The default safe path is Refresh observations; the prompt names it as the recommendation but does not auto-pick it.
Dispatch-log re-presentation. After reload, surface the dispatchLog state to the reviewer as one of three distinct cases so they can decide whether to re-run any audit:
- Missing entry. No
dispatchLog entry for a given sub-agent name means the audit never ran to completion in the checkpointed session (the spawn either errored before the sub-agent returned a well-formed ## Summary block, or no spawn was ever attempted, per ### Sub-agent dispatch โ DR audit โ **Sub-agent dispatch failure.**). Re-presentation labels this as not run.
- Entry with
findings_count=0. The audit ran to completion and returned zero findings, per the dispatchLog structure rule above that appends one entry on every spawn including zero-finding spawns. Re-presentation labels this as ran, no findings.
- Entry with
findings_count>0. The audit ran and returned findings; the corresponding observations are already in the restored list from section 5. Re-presentation labels this as ran, <N> findings recorded.

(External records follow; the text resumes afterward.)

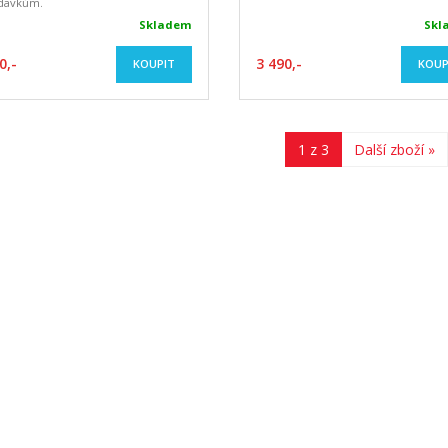
davkům.
Skladem
Skl
0,-
3 490,-
KOUPIT
KOUP
1 z 3
Další zboží »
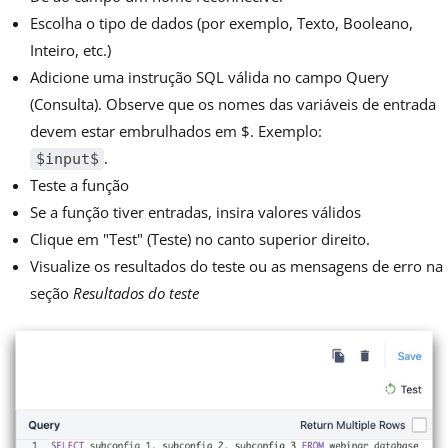
Escolha o tipo de dados (por exemplo, Texto, Booleano,
Inteiro, etc.)
Adicione uma instrução SQL válida no campo Query
(Consulta). Observe que os nomes das variáveis de entrada
devem estar embrulhados em $. Exemplo:
.
$input$
Teste a função
Se a função tiver entradas, insira valores válidos
Clique em "Test" (Teste) no canto superior direito.
Visualize os resultados do teste ou as mensagens de erro na
seção
Resultados do teste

Replay the dispatchLog entries as-written; do not auto-dedup repeated spawns of the same sub-agent name. The latest entry per sub-agent name is treated as the authoritative last run for the summary line, but earlier entries are preserved in the restored log so the reviewer sees the spawn history (the same no-auto-dedup rule the in-session writer applies per the dispatchLog structure rule above).

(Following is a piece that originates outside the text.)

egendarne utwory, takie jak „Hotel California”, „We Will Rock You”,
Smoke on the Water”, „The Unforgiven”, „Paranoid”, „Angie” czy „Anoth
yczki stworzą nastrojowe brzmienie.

Cleanup discipline. The handoff file persists across resume reloads. Re-reading the file does not delete it, so an interrupted resume can be re-run against the same handoff. The file is deleted only on a successful gh api POST per the wrap-up flow above (**POST and URL.** deletes the handoff on the .html_url-returning success branch). On any failure path (submission rejected by GitHub with a non-422 exit, reviewer cancels at the confirmation prompt, /clear without an explicit submit, host reboots mid-session) the file persists until the next successful submission against this PR or until the reviewer deletes it manually. Cleanup is per-PR: a successful POST against the current PR deletes only that PR's handoff; handoffs from other PRs in the same shell are out of scope and stay in /tmp until the host reaps them.
On a 422 Unprocessable Entity POST result, the wrap-up flow tags every offending observation with [REJECTED: <reason>] in memory, re-renders the prune table, and returns to prune mode (per **POST and URL.** above), but the handoff file is not auto-updated to reflect the mutation. After tagging, print one line to the reviewer naming the rejected indices: Observations N1, N2, ... tagged [REJECTED]; re-checkpoint with 'save state' if you plan to /clear before retry. (a single index renders without the comma list). The reviewer must re-checkpoint explicitly to persist the rejection state across sessions; otherwise the resume re-presents the pre-422 body and the reviewer has to re-derive the rejection state from the failed POST's GitHub response.